#### EXERCISE BRIEF
Retype, character for character, the lines in the items from the line with "Polityka prywatności" to the line with "Selain itu, juga", including both of those lines.
------------------------------------------------------------
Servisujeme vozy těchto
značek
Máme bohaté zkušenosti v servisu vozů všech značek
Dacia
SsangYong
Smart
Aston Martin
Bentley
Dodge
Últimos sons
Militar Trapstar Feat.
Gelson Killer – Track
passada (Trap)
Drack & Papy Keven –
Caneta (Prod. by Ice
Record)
------------------------------------------------------------
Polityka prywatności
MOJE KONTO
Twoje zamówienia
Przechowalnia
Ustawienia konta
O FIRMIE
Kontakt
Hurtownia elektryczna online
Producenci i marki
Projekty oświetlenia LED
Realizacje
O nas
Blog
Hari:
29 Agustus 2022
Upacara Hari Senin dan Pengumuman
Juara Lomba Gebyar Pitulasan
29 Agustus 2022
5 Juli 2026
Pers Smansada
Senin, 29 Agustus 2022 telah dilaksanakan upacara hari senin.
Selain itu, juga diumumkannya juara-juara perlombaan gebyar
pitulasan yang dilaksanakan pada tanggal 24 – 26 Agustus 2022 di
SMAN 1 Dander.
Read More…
------------------------------------------------------------
#### TASK RESPONSE
Polityka prywatności
MOJE KONTO
Twoje zamówienia
Przechowalnia
Ustawienia konta
O FIRMIE
Kontakt
Hurtownia elektryczna online
Producenci i marki
Projekty oświetlenia LED
Realizacje
O nas
Blog
Hari:
29 Agustus 2022
Upacara Hari Senin dan Pengumuman
Juara Lomba Gebyar Pitulasan
29 Agustus 2022
5 Juli 2026
Pers Smansada
Senin, 29 Agustus 2022 telah dilaksanakan upacara hari senin.
Selain itu, juga diumumkannya juara-juara perlombaan gebyar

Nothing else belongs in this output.